How silly is this? Fuel prices are rising stratospherically and have been doing so for a long time now. Yet Congress is considering an Energy Department spending bill that would cut back - that's right, reduce - a federal program that helps low-income families make their homes energy efficient.
That's not the message that Congress needs to be sending right now. The federal government should be doing all it can to help people consume less energy, be it on the road or in the home.
The program would still be getting a chunk of change under the bill that is before the Senate, but the $201 million that is proposed is $26 million less than in the current year and $40 million less than what was provided in 2007, according to news reports. That's less money to go around in a time when more people should be needing it.
The potential cut has several senators from cold-weather states working together to change some minds. The bipartisan group of senators, including Republican Sen. Lisa Murkowski of Alaska, criticized the proposal last week.
Here are a couple of numbers, again from news reports, that make it abundantly obvious that the federal program could be an attractive program for an even greater number of people:
"The National Energy Assistance Directors Association, which represents state agencies that help low-income families meet energy costs, estimates that this winter heating costs for people using fuel oil will soar to nearly $2,600 on average - or about $1,100 more than just two year ago. Homes using natural gas can be expected to see a 20 percent increase to an average of $978."
Alaskans, especially those in Fairbanks and around the Interior, are worried about heating fuel prices and know all too well about the danger that these high prices can bring for the coming winter.

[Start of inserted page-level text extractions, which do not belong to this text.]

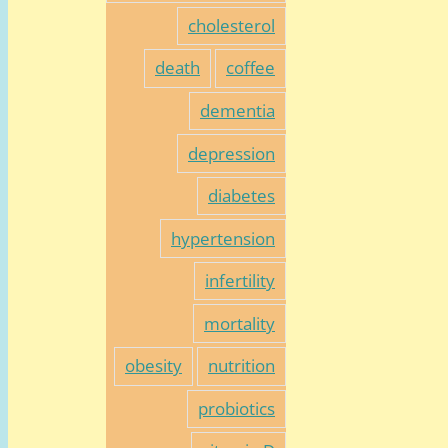
cholesterol
death
coffee
dementia
depression
diabetes
hypertension
infertility
mortality
obesity
nutrition
probiotics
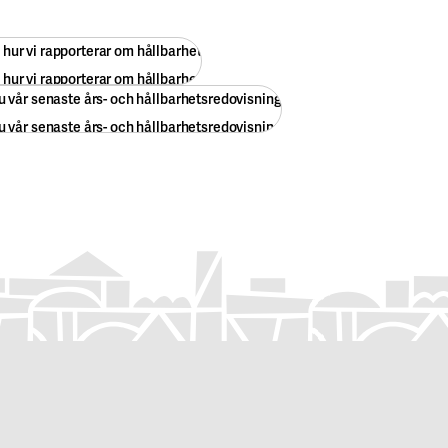
hur vi rapporterar om hållbarhet
hur vi rapporterar om hållbarhet
du vår senaste års- och hållbarhetsredovisning
du vår senaste års- och hållbarhetsredovisning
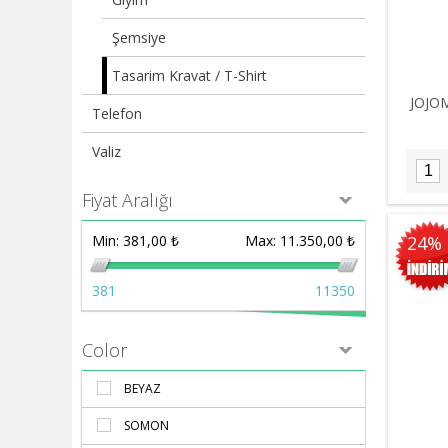
Şemsiye
Tasarim Kravat / T-Shirt
JOJOMI
Telefon
Valiz
Fiyat Aralığı
24%
Min:
381,00 ₺
Max:
11.350,00 ₺
381
11350
Color
BEYAZ
SOMON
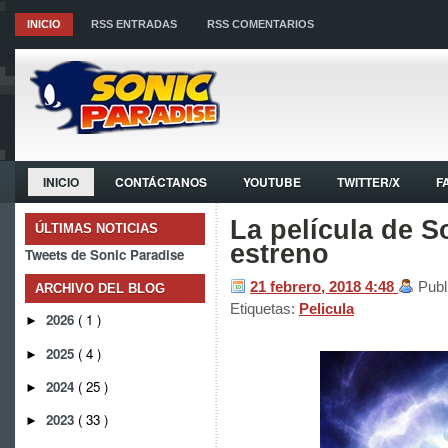
INICIO
RSS ENTRADAS
RSS COMENTARIOS
INICIO
CONTÁCTANOS
YOUTUBE
TWITTER/X
F
La película de S
ÚLTIMAS NOTICIAS
estreno
Tweets de Sonic Paradise
21 febrero, 2018
4:48
Publ
ARCHIVO DEL BLOG
Etiquetas:
Pelicula
2026
( 1 )
►
2025
( 4 )
►
2024
( 25 )
►
2023
( 33 )
►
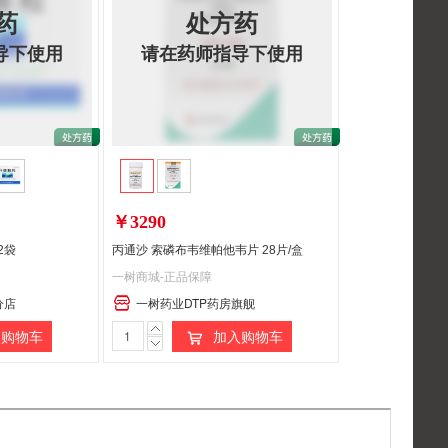
药
处方药
导下使用
请在药师指导下使用
￥3290
2袋
丙通沙 索磷布韦维帕他韦片 28片/盒
一树商城-正品保障
分店
一树药业DTP药房旗舰
处
处
购物车
加入购物车
方
方
药
药
请
请
在
在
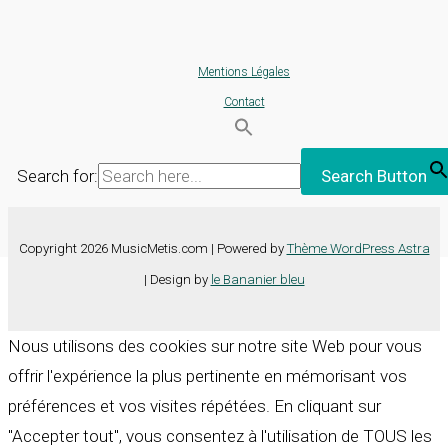
Mentions Légales
Contact
Search for:
Search Button
Copyright 2026 MusicMetis.com | Powered by
Thème WordPress Astra
| Design by
le Bananier bleu
Nous utilisons des cookies sur notre site Web pour vous
offrir l'expérience la plus pertinente en mémorisant vos
préférences et vos visites répétées. En cliquant sur
"Accepter tout", vous consentez à l'utilisation de TOUS les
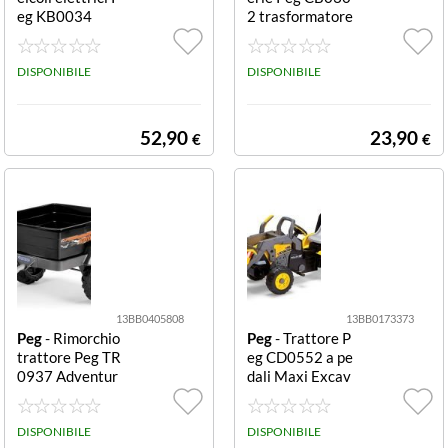
eg KB0034
2 trasformatore
12V Trasformat
ore (12 V)
DISPONIBILE
DISPONIBILE
52,90
23,90
€
€
13BB0405808
13BB0173373
Peg
- Rimorchio
Peg
- Trattore P
trattore Peg TR
eg CD0552 a pe
0937 Adventur
dali Maxi Excav
Nero Adventur
ator a pedali Ma
xi Excavator
DISPONIBILE
DISPONIBILE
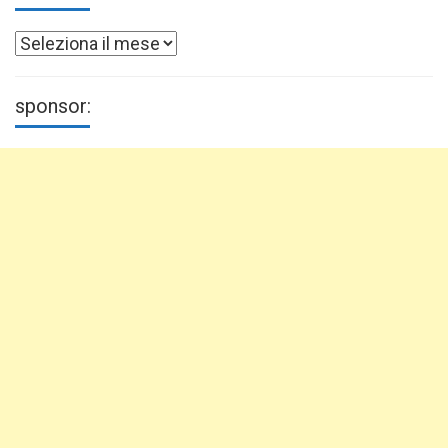
Archivi
sponsor:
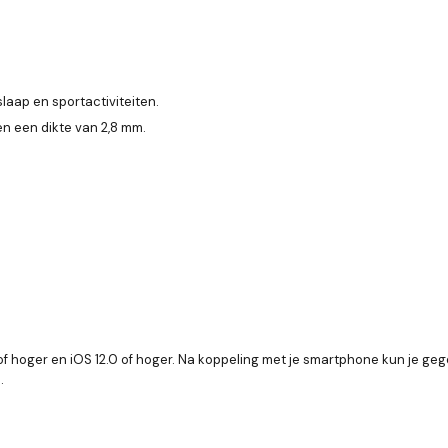
aap en sportactiviteiten.
n een dikte van 2,8 mm.
f hoger en iOS 12.0 of hoger. Na koppeling met je smartphone kun je gege
.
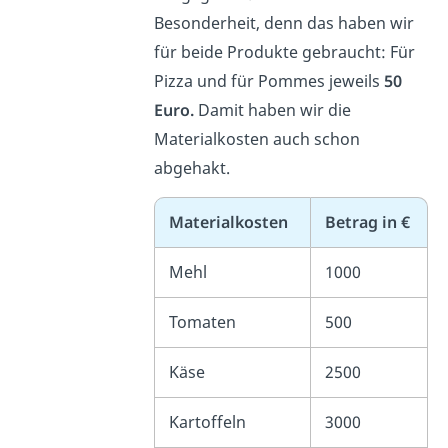
Besonderheit, denn das haben wir
für beide Produkte gebraucht: Für
Pizza und für Pommes jeweils
50
Euro.
Damit haben wir die
Materialkosten auch schon
abgehakt.
Materialkosten
Betrag in €
Mehl
1000
Tomaten
500
Käse
2500
Kartoffeln
3000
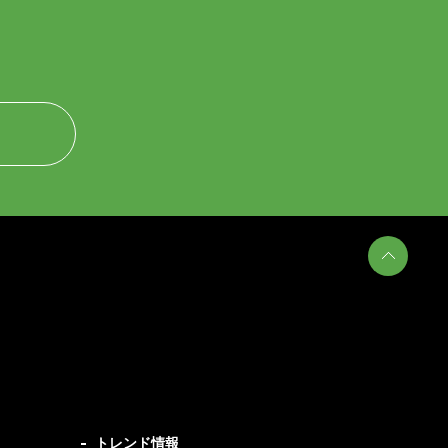
トレンド情報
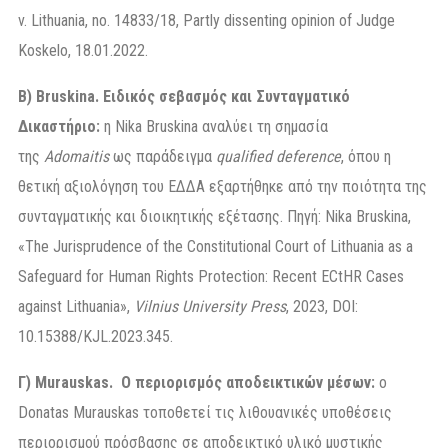
v. Lithuania, no. 14833/18, Partly dissenting opinion of Judge
Koskelo, 18.01.2022.
Β) Bruskina. Ειδικός σεβασμός και Συνταγματικό
Δικαστήριο:
η Nika Bruskina αναλύει τη σημασία
της
Adomaitis
ως παράδειγμα
qualified deference
, όπου η
θετική αξιολόγηση του ΕΔΔΑ εξαρτήθηκε από την ποιότητα της
συνταγματικής και διοικητικής εξέτασης. Πηγή: Nika Bruskina,
«The Jurisprudence of the Constitutional Court of Lithuania as a
Safeguard for Human Rights Protection: Recent ECtHR Cases
against Lithuania»,
Vilnius University Press
, 2023, DOI:
10.15388/KJL.2023.345.
Γ) Murauskas. Ο περιορισμός αποδεικτικών μέσων:
ο
Donatas Murauskas τοποθετεί τις λιθουανικές υποθέσεις
περιορισμού πρόσβασης σε αποδεικτικό υλικό μυστικής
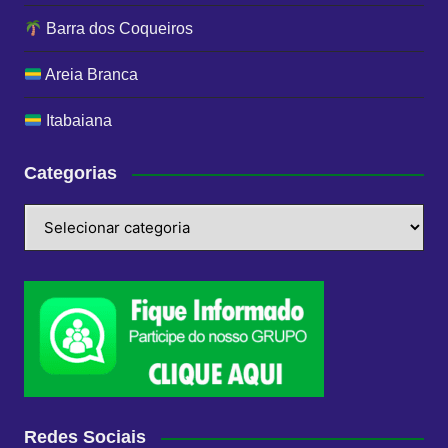
Barra dos Coqueiros
Areia Branca
Itabaiana
Categorias
Categorias
Redes Sociais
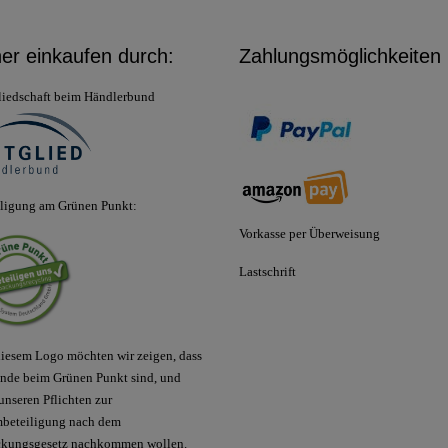
her einkaufen durch:
Zahlungsmöglichkeiten
liedschaft beim Händlerbund
iligung am Grünen Punkt:
Vorkasse per Überweisung
Lastschrift
iesem Logo möchten wir zeigen, dass
nde beim Grünen Punkt sind, und
unseren Pflichten zur
mbeteiligung nach dem
ckungsgesetz nachkommen wollen.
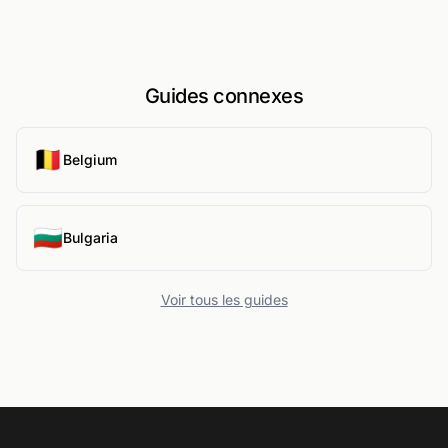
Guides connexes
🇧🇪
Belgium
🇧🇬
Bulgaria
Voir tous les guides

Most of the seats in Congress are filled by members from warm weather states. Snow and cold, when they do come, are usually seen as something curious and non-threatening. Those who live in the cold states know far, far better. Our warm-weather senators and representatives need to listen to us on this one and restore money to the program. Perhaps they should get out of their offices and come on up in, say, January to get a touch of reality in one of their sister states.